The past week has definitely fallen into that category.
Coming off two weeks of relaxing village life without heading to work because of the holidays, I had been approaching this week with both excitement and a bit of trepidation. In addition to restarting my thrice weekly meetings with Bo-'M'e who want to start a knitting business, I was starting a three-week youth program to fill the gap between holidays and the start of school at the end of January. This meant I was going to be the busiest I have been dunce moving to the village.
And, I was.
Everyday, I got up with the sun (or earlier as I could hear my brothers getting the cows hooked up to the wagon to go work in the fields well before dawn.). I would squeeze in a workout and breakfast before spending an hour or two prepping for the day before leaving for work at 9:30.
The plan from there was to meet with Bo-'M'e and my counterpart from 10-1, eat lunch and set up for the youth, then work with them from 2-4, meet with the folks who are co-leading the youth activities with me, then head home with time to cook dinner before the sun sets a bit after seven.
Things do not go according to plan.
Instead, on Monday, I found myself sitting alone at work from 10-2, at which point my brother Thabo arrived to start our youth programs. No one else arrived until around three.
That night my counterpart and I agreed to meet at 10 the next morning, so there I sat at 10. And there I remained, alone at 12:30 when I returned home to finish some prep for the afternoon.
Wednesday, I headed to work, grumbling internally and wondering if anyone would allow up for our morning meeting. The answer was almost no, although one 'M'e arrived around noon and knit with me until I needed to prep for the youth.
Thursday, I didn't have any meetings planned for the morning, but my counterpart and I agreed to meet at 12:30 to finish planning the youth programs for that day. I arrived on time and began getting nervous that she would not arrive when 1:15 rolled around. Thankfully this time her phone was on and she assured me she would be arriving. With Thabo out of town, I did not want to do the youth programming without a Sesotho counterpart as we are doing everything in Sesotho and I have my limitations.
I asked about the Friday meeting and was assured that people would show up on time. So Friday morning I headed to work, where I sat alone for nearly two hours before three people finally arrived.
Obviously, I spent a lot of time frustratedly knitting and greeting people as they passed, trying not to show my annoyance when asked why I was sitting all alone. In reality, there were very good reasons that most of the women did not make appearances. Monday, many of them had to attend a meeting at the fields with our chief and the Ministry of Agriculture. During this meeting, it was decided that everyone needed to work in the fields in the mornings while the weather was dry because the Ministry of Agriculture had given them some soil treatments that needed to be tilled into the rows between the crops.
What actually bothered me about it was that no one told me this was happening and would impact or meetings. Everyone simply assumed someone else had filled me in.

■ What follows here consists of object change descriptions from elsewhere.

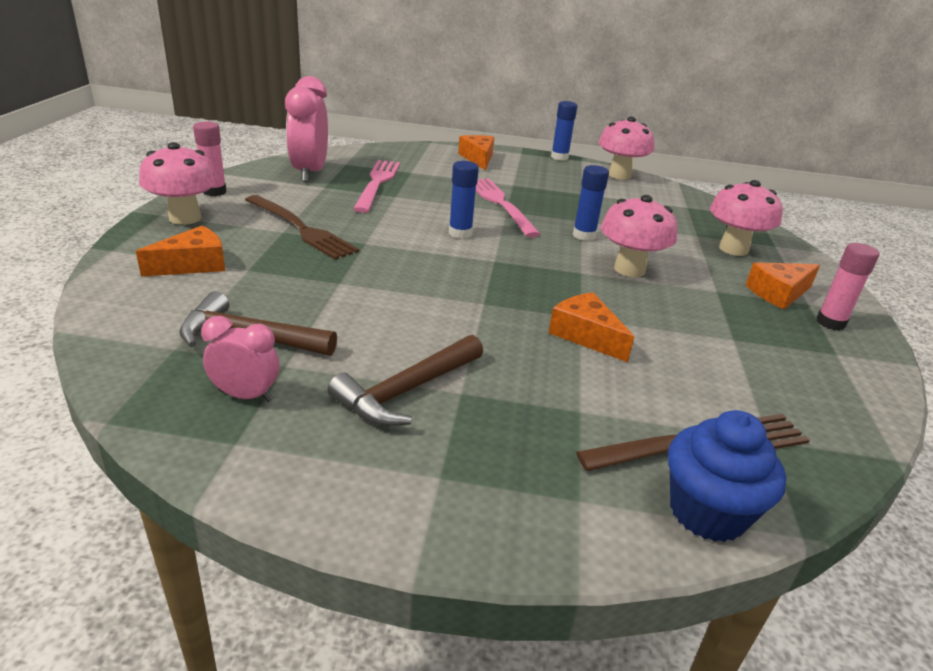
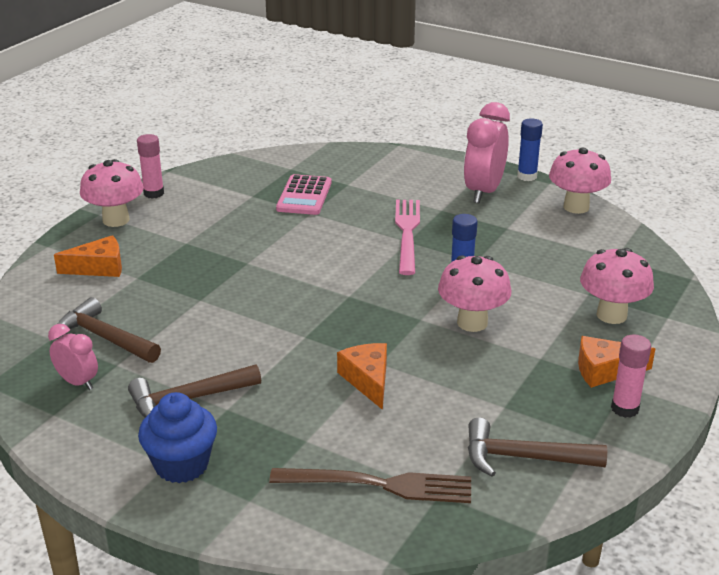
camera: 25 degrees right, 0 degrees up
(301, 229) = (202, 242): brown fork -> none
(310, 173) = (249, 178): pink clock -> pink clock (483, 192)
(377, 183) = (304, 196): pink fork -> pink calculator
(460, 233) = (340, 262): blue glue stick -> none
(478, 158) = (431, 172): orange cheese -> none
(707, 512) = (333, 529): blue cupcake -> blue cupcake (181, 465)
(803, 384) = (524, 457): none -> brown hammer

Thus, I spent over 11 hours sitting by myself when I could have been getting things done at home.
If I had not been for the afternoon youth programming and my Saturday teen support group, I probably would have wanted to scream or at least pull out my hair.
Instead, I spent my afternoons doing Grassroot Soccer's PC Skillz program with teens from my community. We have two more weeks of the program so I will wait until it is completed to say too much about it.
After working mostly with adults since my arrival, it is great to be working with teens again. Whether goofing off with them before and after the program or watching their facial expressions when we tell them something surprising during the program, I cannot help but be happy after spending time with them.
With over a decade of similar programming experience in the States, this program is providing some really unique challenges too. What is normally second nature to me-like rephrasing questions when people are confused-suddenly requires me to stop and think because I don't always have the Sesotho vocabulary to just go with it. Even though I have 2-3 fellow coaches at each practice, all native Sesotho speakers, I am trying to communicate effectively for myself and it isn't always easy.
It's fascinating to have something that is normally so easy for me suddenly become difficult. I am really enjoying the challenge in it. And, I think everyone else is enjoying my unintentional happy dance when I remember new vocabulary!